Set out exactly, line by line, the stretch of data below that begins at the line containing "691 50 675.4" and ends at the line containing "676 210 500.4", with both ends kept.

Records for this exercise
********************

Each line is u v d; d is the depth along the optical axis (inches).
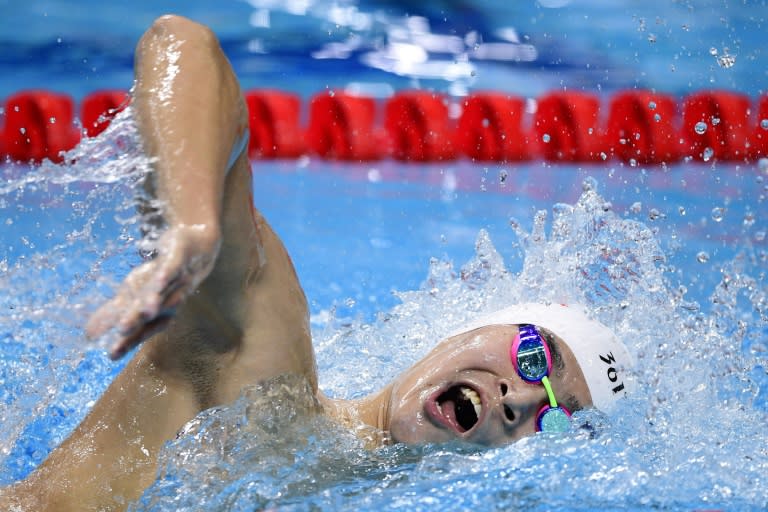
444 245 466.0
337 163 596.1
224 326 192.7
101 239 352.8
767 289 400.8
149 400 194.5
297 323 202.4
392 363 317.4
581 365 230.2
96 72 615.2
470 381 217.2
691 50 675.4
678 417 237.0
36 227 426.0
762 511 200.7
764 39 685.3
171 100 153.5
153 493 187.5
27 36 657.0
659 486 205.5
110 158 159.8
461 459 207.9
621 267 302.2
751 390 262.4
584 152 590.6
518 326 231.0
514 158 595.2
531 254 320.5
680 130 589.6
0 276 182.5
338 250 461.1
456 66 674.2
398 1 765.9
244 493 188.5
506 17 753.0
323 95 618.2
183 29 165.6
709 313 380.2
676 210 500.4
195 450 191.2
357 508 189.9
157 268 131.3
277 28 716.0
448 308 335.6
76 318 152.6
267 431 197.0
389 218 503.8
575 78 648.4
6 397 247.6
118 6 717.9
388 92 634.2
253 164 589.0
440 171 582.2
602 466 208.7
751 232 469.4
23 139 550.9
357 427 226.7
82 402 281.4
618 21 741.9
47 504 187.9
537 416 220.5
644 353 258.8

********************

The completed task
691 50 675.4
678 417 237.0
36 227 426.0
762 511 200.7
764 39 685.3
171 100 153.5
153 493 187.5
27 36 657.0
659 486 205.5
110 158 159.8
461 459 207.9
621 267 302.2
751 390 262.4
584 152 590.6
518 326 231.0
514 158 595.2
531 254 320.5
680 130 589.6
0 276 182.5
338 250 461.1
456 66 674.2
398 1 765.9
244 493 188.5
506 17 753.0
323 95 618.2
183 29 165.6
709 313 380.2
676 210 500.4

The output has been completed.